Which arbitrary path should be followed for ostriches that tested positive for avian flu: the one for wild birds, for domestic poultry or for cows?

1) Ignore; 2) Cull the entire flock; 3) Remove the affected animals temporarily and wait till the infection is over; 4) Meryl's plan?

There is a herd of 450 ostriches in British Columbia, Canada and two of the birds tested positive for bird flu on December 30. There were deaths in the flock.

Court documents show 69 of the 450 ostriches on the farm died between mid-December and Jan. 15 after showing symptoms of avian influenza.

The thing is, neither the ostriches nor their eggs were being used for food. The eggs were sold for scientific work on antibodies.

That did not stop the Canadian Food Inspection Agency (CFIA) from issuing a cull order for the entire herd, with a deadline of February 1. (A group of ostriches can be called a flock or a herd—look it up if you don’t believe me—making the comparison to cows that much stronger. Maybe.)

But if they can cull ostriches for bird flu, they can cull mink and foxes—oh, yes, that was done in Finland in 2023. Can they cull cats and dogs?

The owners began a GoFundMe for legal costs and challenged the agency. Like elephants, and humans, ostriches have a lifespan of 75 years. Oh my, will they cull elephants? You can’t just replace a flock of ostriches like you can a flock of chickens, in a few months.

It seems you can find avian flu almost anywhere you look. Here is a USDA website listing the animals and locations in which H5N1 bird flu was identified in the US:

Well, at the last moment a judge stayed the cull order, pending a trial on the matter. While the owners believe that the deaths have ended and the flock is now immune from bird flu, by the time the case gets to court (in months or years) there will be no question as to whether the flock still harbors active bird flu infections. It won’t.

Did the Canadian government agency want to stave off the possibility of having live, immune birds whose antibodies and immune response could be studied, and which could, potentially, contribute to the development of non-vaccine therapies?

Why does a food agency have jurisdiction over non-food animals anyway?

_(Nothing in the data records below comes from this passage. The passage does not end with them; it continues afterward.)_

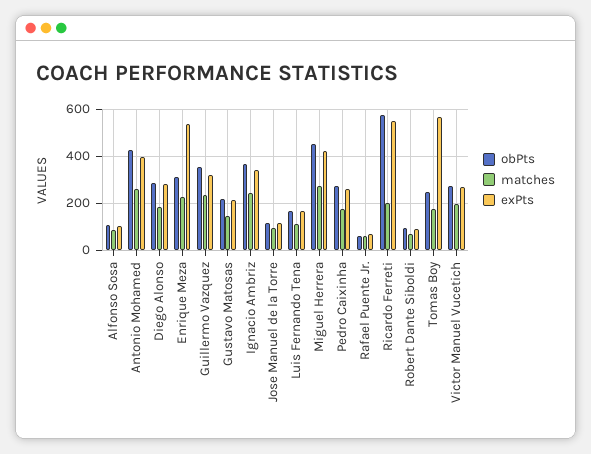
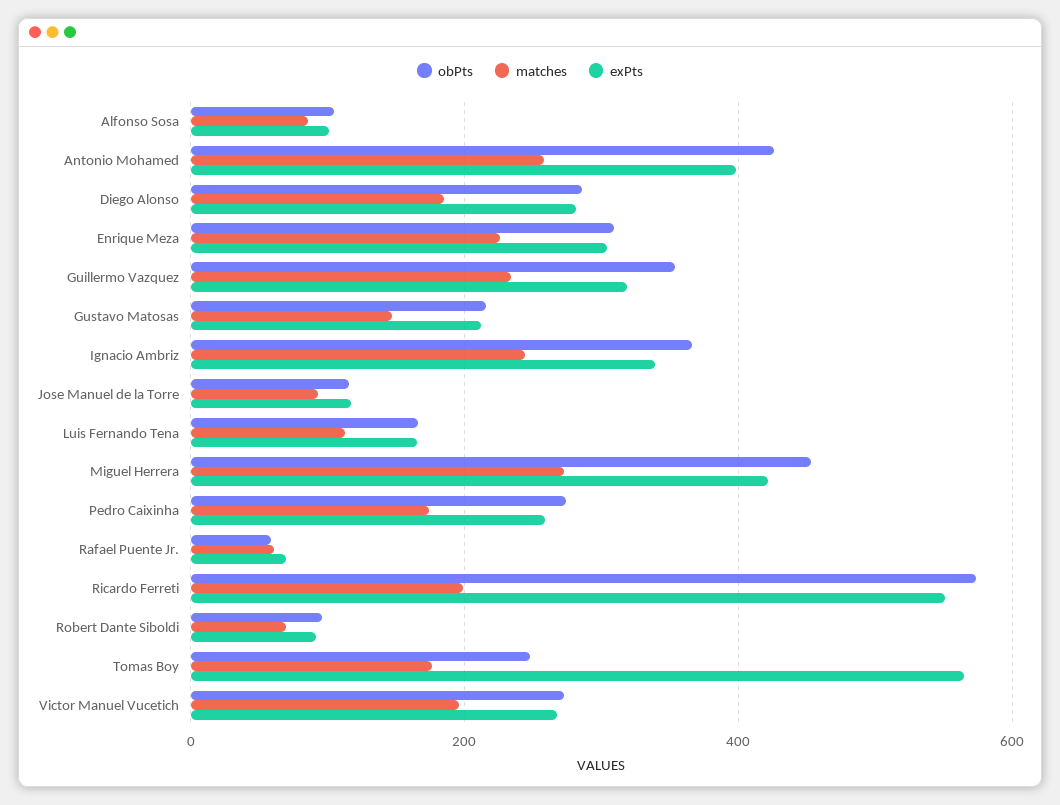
  {
    "obPts": {
      "Alfonso Sosa": 100,
      "Antonio Mohamed": 420,
      "Diego Alonso": 280,
      "Enrique Meza": 300,
      "Guillermo Vazquez": 360,
      "Gustavo Matosas": 220,
      "Ignacio Ambriz": 360,
      "Jose Manuel de la Torre": 120,
      "Luis Fernando Tena": 160,
      "Miguel Herrera": 460,
      "Pedro Caixinha": 280,
      "Rafael Puente Jr.": 60,
      "Ricardo Ferreti": 580,
      "Robert Dante Siboldi": 100,
      "Tomas Boy": 240,
      "Victor Manuel Vucetich": 280
    },
    "matches": {
      "Alfonso Sosa": 80,
      "Antonio Mohamed": 260,
      "Diego Alonso": 180,
      "Enrique Meza": 220,
      "Guillermo Vazquez": 240,
      "Gustavo Matosas": 140,
      "Ignacio Ambriz": 240,
      "Jose Manuel de la Torre": 100,
      "Luis Fernando Tena": 120,
      "Miguel Herrera": 280,
      "Pedro Caixinha": 180,
      "Rafael Puente Jr.": 60,
      "Ricardo Ferreti": 200,
      "Robert Dante Siboldi": 80,
      "Tomas Boy": 180,
      "Victor Manuel Vucetich": 200
    },
    "exPts": {
      "Alfonso Sosa": 100,
      "Antonio Mohamed": 400,
      "Diego Alonso": 280,
-     "Enrique Meza": 550,
+     "Enrique Meza": 300,
      "Guillermo Vazquez": 320,
      "Gustavo Matosas": 220,
      "Ignacio Ambriz": 340,
      "Jose Manuel de la Torre": 120,
      "Luis Fernando Tena": 160,
      "Miguel Herrera": 420,
      "Pedro Caixinha": 260,
      "Rafael Puente Jr.": 60,
      "Ricardo Ferreti": 560,
      "Robert Dante Siboldi": 100,
      "Tomas Boy": 560,
      "Victor Manuel Vucetich": 260
    }
  }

The federal agency’s lawyer, Paul Saunders, told the hearing that it required farms to cull entire herds because there was a risk that the virus could incubate, mutate and create new variants, even in healthy animals.

“There is a risk of human transmission. There is a risk of illness and death,” Saunders said.

So what if the virus mutated? That is what it is doing in wild birds. All viruses mutate. This is not smallpox, and you cannot rid the planet of avian flu.

Instead you need to learn to live with it. Culling chickens is what has led to the majority of human cases—in the workers who do the culling. So if you want the virus to have access to more humans to mutate in, then keep up the culling!

What I suggest is to

  1. Get a 100% validation of the bird flu tests being used.
  2. Test what happens to a chicken house when you don’t cull, after a chicken tests positive. Remove all the chickens and eggs from the food chain. But continue to treat them as you would otherwise. How many die? How many recover? Can you detect viable virus in the flock? For how long? Feed raw and cooked chicken and egg to experimental animals and see if you can transmit the disease. Does any virus mutate so that it becomes more pathogenic to humans? Once these tests have been done we can use common sense to choose the right strategy and decide whether containment of any kind is necessary.
  3. Similar experiments should be done with cows.
  4. Stop all GOF research on bird flu (and everything else) immediately.
  5. Investigate why the highly pathogenic bird flu mutations were published: whose idea was that? Who gave the okay? Why is the US government paying for published research that tells the world how to create a deadly bird flu?